By Katrina Schwartz
As the blended learning movement grows in the U.S., schools will need to experiment with what works best in different types of settings. There's still a lot to learn about different types of blended learning models, and a new nonprofit called Silicon Schools will raise and invest $25 million toward that effort.
With partial grants from the Bay Area's Fisher family (owners of Gap), and the advice of board members Michael Horn from the Innosight Institute and Salman Khan of the Khan Academy, the nonprofit, which has raised $12 million so far, aims to fund new and innovative approaches in existing blended learning programs with grants to each school.
The effort is led by Brian Greenberg, who chronicled the successes and challenges of piloting the Khan Academy in Oakland’s Envision Schools on the Blend My Learning blog. During that process Greenberg and his staff were very open about the pros and cons of integrating technology into the classroom, and other educators added their perspectives to what worked and didn't work on the blog. Greenberg points to the parts of the program that worked well, namely letting the technology do some of the heavy lifting in terms of grading, lesson planning and collecting analytics that free up teacher time to focus on students.
Giving students more responsibility for the learning process was also a significant outcome of the Envision pilot program. “What we're finding is that if you make the steps clear and make them accountable, the more you put them in charge of the process the more they amaze,” Greenberg said, referring to students. The pilot program also helped move the class toward “proficiency-based learning,” in which a student is responsible for an intended outcome, but not penalized every step along the way.

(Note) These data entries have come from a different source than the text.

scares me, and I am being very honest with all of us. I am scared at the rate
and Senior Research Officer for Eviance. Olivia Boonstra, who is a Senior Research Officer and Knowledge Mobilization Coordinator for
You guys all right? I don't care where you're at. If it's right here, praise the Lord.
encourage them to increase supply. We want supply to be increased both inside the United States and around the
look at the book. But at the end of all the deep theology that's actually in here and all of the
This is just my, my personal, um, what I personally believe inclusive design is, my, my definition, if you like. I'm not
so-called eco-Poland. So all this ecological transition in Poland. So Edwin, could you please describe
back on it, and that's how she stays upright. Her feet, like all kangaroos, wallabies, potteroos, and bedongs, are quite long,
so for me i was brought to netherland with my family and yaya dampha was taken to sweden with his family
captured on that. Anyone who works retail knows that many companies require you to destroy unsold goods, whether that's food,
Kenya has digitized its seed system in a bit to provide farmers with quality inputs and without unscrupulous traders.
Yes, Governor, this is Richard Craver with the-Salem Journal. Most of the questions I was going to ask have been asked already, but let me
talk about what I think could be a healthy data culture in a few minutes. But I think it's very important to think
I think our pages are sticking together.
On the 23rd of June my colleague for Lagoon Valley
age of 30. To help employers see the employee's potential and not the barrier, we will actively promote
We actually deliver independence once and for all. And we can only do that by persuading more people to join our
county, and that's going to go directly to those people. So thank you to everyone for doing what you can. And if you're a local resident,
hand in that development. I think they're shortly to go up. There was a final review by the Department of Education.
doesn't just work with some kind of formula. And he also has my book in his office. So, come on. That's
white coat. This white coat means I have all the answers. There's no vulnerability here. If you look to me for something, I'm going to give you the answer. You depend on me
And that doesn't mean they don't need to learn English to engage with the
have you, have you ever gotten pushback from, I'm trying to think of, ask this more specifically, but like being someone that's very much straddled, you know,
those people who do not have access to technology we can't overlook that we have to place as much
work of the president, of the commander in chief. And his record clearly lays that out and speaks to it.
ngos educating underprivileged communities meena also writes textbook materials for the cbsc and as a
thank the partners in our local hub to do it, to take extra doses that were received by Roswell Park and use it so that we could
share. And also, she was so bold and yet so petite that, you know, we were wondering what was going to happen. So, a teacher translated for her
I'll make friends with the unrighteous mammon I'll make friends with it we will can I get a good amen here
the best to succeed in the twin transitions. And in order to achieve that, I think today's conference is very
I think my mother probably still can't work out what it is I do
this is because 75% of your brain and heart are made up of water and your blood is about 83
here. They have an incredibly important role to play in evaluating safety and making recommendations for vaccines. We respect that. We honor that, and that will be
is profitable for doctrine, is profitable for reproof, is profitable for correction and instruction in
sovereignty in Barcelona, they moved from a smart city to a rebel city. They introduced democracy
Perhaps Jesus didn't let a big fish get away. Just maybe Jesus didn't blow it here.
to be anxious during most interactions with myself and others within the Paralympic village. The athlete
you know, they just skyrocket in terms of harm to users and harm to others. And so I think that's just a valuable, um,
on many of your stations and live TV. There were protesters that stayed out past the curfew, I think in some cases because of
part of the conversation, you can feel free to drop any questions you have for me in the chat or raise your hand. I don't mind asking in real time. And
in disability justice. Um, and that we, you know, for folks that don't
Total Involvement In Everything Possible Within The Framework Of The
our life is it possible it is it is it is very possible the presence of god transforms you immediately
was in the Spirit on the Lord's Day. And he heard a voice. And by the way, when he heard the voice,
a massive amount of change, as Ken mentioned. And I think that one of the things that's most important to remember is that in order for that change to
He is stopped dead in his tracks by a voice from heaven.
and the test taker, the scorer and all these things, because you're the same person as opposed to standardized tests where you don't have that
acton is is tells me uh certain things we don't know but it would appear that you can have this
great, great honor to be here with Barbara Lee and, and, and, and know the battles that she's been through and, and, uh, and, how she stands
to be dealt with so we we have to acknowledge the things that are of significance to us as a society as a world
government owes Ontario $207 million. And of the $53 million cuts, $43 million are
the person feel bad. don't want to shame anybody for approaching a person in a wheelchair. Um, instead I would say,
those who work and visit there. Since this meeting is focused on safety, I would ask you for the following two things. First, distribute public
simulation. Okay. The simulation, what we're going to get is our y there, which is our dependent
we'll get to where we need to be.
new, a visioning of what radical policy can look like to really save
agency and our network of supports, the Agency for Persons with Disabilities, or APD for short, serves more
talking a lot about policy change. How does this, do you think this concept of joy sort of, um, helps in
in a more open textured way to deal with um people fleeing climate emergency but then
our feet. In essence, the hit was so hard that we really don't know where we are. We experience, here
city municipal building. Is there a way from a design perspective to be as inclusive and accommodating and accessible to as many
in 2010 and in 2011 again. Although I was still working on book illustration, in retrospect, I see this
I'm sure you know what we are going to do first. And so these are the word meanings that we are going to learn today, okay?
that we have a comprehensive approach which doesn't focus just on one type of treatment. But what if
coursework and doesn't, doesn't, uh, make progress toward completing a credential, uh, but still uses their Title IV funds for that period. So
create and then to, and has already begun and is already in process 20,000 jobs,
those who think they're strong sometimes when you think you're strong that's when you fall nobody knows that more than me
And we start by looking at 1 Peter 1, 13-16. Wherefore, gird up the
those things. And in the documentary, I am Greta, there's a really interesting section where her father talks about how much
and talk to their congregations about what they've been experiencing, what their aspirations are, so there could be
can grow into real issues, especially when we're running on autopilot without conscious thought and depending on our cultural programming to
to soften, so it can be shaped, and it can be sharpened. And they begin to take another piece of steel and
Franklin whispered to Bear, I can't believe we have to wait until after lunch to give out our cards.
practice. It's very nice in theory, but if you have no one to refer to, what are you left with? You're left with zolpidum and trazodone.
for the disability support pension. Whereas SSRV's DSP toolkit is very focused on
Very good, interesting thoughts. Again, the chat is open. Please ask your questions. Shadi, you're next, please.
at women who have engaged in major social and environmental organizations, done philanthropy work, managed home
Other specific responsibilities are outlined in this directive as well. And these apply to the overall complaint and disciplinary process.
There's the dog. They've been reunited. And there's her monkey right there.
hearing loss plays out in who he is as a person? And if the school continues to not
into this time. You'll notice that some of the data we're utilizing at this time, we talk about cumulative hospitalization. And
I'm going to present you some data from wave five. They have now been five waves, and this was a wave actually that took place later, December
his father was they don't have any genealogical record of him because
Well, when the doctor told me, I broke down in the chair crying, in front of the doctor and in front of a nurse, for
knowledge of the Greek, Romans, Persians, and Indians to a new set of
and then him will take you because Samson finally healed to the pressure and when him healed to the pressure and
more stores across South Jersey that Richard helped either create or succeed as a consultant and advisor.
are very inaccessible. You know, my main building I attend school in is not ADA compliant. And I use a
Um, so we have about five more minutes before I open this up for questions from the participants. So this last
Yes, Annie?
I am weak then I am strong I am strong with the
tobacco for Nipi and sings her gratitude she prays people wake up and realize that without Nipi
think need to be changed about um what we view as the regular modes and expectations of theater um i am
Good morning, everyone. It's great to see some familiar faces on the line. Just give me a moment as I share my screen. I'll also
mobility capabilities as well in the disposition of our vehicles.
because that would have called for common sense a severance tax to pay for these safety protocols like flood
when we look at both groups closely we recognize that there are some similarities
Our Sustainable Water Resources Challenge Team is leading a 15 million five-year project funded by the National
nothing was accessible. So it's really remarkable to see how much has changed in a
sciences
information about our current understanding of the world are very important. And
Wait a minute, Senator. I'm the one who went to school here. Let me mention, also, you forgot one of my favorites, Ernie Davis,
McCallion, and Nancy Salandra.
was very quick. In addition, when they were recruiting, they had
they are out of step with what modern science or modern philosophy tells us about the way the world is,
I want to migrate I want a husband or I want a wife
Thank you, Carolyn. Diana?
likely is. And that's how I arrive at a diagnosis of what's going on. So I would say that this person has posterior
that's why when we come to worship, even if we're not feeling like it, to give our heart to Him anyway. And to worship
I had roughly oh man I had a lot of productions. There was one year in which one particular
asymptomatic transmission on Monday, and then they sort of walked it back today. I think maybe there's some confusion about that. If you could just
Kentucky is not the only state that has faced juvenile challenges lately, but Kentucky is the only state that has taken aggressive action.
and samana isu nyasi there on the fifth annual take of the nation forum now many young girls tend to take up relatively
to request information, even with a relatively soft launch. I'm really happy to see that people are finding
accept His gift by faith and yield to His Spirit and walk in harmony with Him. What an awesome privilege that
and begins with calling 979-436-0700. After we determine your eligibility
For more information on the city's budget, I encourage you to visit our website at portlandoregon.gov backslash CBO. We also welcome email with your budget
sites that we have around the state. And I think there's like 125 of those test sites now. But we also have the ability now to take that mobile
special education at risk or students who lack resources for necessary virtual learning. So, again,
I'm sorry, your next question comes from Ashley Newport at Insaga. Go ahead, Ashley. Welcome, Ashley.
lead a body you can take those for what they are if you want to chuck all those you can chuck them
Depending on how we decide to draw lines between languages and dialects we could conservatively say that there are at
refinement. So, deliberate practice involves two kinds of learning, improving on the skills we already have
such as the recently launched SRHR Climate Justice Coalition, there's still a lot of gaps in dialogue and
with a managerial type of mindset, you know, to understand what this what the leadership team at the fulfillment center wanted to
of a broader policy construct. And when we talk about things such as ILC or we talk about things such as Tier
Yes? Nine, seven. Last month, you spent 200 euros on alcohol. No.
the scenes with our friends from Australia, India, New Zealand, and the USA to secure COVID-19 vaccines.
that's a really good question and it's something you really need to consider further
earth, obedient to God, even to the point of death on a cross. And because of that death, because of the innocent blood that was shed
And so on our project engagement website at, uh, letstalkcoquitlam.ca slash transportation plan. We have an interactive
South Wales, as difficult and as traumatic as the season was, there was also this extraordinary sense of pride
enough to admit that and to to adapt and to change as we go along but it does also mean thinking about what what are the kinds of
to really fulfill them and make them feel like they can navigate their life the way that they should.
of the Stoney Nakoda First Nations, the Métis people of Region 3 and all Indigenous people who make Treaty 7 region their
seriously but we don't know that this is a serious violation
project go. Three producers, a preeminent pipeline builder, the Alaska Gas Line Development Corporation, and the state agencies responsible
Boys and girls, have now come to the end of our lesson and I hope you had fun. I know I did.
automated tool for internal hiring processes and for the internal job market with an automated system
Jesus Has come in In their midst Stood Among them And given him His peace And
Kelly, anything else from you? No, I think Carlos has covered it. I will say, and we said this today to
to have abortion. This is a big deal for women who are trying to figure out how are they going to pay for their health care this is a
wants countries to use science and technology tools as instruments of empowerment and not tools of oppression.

Greenberg intends to apply one important lesson he learned from the program to the schools funded by the Silicon Valley Fund: Technology in no way replaces the teacher. At some point the usefulness of technology runs out and the educator’s role is crucial. He also says that technology doesn’t preclude the need for a good classroom management systems and positive school culture. Kids can get off track or “fake” work on sophisticated software just as easily as they could in a traditional classroom.